• [Extracted entries]:
################
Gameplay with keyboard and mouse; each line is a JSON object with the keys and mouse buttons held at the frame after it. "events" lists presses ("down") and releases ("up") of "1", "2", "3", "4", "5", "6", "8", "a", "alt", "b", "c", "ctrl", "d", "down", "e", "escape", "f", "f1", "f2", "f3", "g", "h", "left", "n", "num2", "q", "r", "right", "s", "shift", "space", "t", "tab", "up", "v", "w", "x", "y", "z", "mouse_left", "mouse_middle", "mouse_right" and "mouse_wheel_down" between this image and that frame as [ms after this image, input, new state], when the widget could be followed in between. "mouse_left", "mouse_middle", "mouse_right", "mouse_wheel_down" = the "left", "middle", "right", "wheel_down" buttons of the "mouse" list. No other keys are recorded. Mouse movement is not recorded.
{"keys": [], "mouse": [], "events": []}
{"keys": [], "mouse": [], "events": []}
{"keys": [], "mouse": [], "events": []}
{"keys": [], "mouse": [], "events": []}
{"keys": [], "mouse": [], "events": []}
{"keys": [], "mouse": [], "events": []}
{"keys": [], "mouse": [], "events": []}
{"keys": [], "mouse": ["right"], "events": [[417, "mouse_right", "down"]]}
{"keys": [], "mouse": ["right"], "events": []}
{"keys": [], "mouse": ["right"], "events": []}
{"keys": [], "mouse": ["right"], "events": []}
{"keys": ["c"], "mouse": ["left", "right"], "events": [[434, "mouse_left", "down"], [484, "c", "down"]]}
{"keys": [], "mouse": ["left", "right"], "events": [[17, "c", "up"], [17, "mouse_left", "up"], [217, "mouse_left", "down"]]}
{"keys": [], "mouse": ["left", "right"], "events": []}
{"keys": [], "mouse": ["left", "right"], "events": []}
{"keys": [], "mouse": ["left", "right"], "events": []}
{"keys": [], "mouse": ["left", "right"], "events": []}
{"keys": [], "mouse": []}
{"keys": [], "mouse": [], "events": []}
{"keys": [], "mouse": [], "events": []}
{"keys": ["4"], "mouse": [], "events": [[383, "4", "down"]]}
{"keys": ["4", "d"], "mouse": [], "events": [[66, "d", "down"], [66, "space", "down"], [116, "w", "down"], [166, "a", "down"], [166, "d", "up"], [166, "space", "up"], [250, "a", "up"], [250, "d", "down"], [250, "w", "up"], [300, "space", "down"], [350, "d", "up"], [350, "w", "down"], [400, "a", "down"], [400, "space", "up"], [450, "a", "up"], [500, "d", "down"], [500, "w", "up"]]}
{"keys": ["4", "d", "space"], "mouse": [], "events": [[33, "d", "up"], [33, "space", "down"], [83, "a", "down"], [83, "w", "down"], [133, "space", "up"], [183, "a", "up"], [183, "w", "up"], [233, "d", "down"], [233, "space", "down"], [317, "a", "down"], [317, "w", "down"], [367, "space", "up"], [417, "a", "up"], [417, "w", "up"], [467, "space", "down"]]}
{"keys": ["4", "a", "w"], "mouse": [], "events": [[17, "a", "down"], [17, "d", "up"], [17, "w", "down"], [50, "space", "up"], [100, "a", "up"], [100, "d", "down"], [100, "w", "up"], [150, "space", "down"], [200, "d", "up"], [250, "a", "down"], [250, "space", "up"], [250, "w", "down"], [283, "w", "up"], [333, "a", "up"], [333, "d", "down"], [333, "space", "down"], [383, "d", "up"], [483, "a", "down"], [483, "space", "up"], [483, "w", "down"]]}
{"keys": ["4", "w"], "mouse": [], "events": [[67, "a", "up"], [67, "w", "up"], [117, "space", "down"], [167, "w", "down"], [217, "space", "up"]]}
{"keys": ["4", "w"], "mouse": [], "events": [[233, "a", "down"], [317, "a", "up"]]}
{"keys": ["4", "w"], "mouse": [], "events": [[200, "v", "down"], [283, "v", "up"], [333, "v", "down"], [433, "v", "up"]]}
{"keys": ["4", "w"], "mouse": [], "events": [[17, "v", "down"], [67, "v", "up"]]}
################
• [Problem description]: Retype the entries. Every line must match exactly.

• [Written solution]:
Gameplay with keyboard and mouse; each line is a JSON object with the keys and mouse buttons held at the frame after it. "events" lists presses ("down") and releases ("up") of "1", "2", "3", "4", "5", "6", "8", "a", "alt", "b", "c", "ctrl", "d", "down", "e", "escape", "f", "f1", "f2", "f3", "g", "h", "left", "n", "num2", "q", "r", "right", "s", "shift", "space", "t", "tab", "up", "v", "w", "x", "y", "z", "mouse_left", "mouse_middle", "mouse_right" and "mouse_wheel_down" between this image and that frame as [ms after this image, input, new state], when the widget could be followed in between. "mouse_left", "mouse_middle", "mouse_right", "mouse_wheel_down" = the "left", "middle", "right", "wheel_down" buttons of the "mouse" list. No other keys are recorded. Mouse movement is not recorded.
{"keys": [], "mouse": [], "events": []}
{"keys": [], "mouse": [], "events": []}
{"keys": [], "mouse": [], "events": []}
{"keys": [], "mouse": [], "events": []}
{"keys": [], "mouse": [], "events": []}
{"keys": [], "mouse": [], "events": []}
{"keys": [], "mouse": [], "events": []}
{"keys": [], "mouse": ["right"], "events": [[417, "mouse_right", "down"]]}
{"keys": [], "mouse": ["right"], "events": []}
{"keys": [], "mouse": ["right"], "events": []}
{"keys": [], "mouse": ["right"], "events": []}
{"keys": ["c"], "mouse": ["left", "right"], "events": [[434, "mouse_left", "down"], [484, "c", "down"]]}
{"keys": [], "mouse": ["left", "right"], "events": [[17, "c", "up"], [17, "mouse_left", "up"], [217, "mouse_left", "down"]]}
{"keys": [], "mouse": ["left", "right"], "events": []}
{"keys": [], "mouse": ["left", "right"], "events": []}
{"keys": [], "mouse": ["left", "right"], "events": []}
{"keys": [], "mouse": ["left", "right"], "events": []}
{"keys": [], "mouse": []}
{"keys": [], "mouse": [], "events": []}
{"keys": [], "mouse": [], "events": []}
{"keys": ["4"], "mouse": [], "events": [[383, "4", "down"]]}
{"keys": ["4", "d"], "mouse": [], "events": [[66, "d", "down"], [66, "space", "down"], [116, "w", "down"], [166, "a", "down"], [166, "d", "up"], [166, "space", "up"], [250, "a", "up"], [250, "d", "down"], [250, "w", "up"], [300, "space", "down"], [350, "d", "up"], [350, "w", "down"], [400, "a", "down"], [400, "space", "up"], [450, "a", "up"], [500, "d", "down"], [500, "w", "up"]]}
{"keys": ["4", "d", "space"], "mouse": [], "events": [[33, "d", "up"], [33, "space", "down"], [83, "a", "down"], [83, "w", "down"], [133, "space", "up"], [183, "a", "up"], [183, "w", "up"], [233, "d", "down"], [233, "space", "down"], [317, "a", "down"], [317, "w", "down"], [367, "space", "up"], [417, "a", "up"], [417, "w", "up"], [467, "space", "down"]]}
{"keys": ["4", "a", "w"], "mouse": [], "events": [[17, "a", "down"], [17, "d", "up"], [17, "w", "down"], [50, "space", "up"], [100, "a", "up"], [100, "d", "down"], [100, "w", "up"], [150, "space", "down"], [200, "d", "up"], [250, "a", "down"], [250, "space", "up"], [250, "w", "down"], [283, "w", "up"], [333, "a", "up"], [333, "d", "down"], [333, "space", "down"], [383, "d", "up"], [483, "a", "down"], [483, "space", "up"], [483, "w", "down"]]}
{"keys": ["4", "w"], "mouse": [], "events": [[67, "a", "up"], [67, "w", "up"], [117, "space", "down"], [167, "w", "down"], [217, "space", "up"]]}
{"keys": ["4", "w"], "mouse": [], "events": [[233, "a", "down"], [317, "a", "up"]]}
{"keys": ["4", "w"], "mouse": [], "events": [[200, "v", "down"], [283, "v", "up"], [333, "v", "down"], [433, "v", "up"]]}
{"keys": ["4", "w"], "mouse": [], "events": [[17, "v", "down"], [67, "v", "up"]]}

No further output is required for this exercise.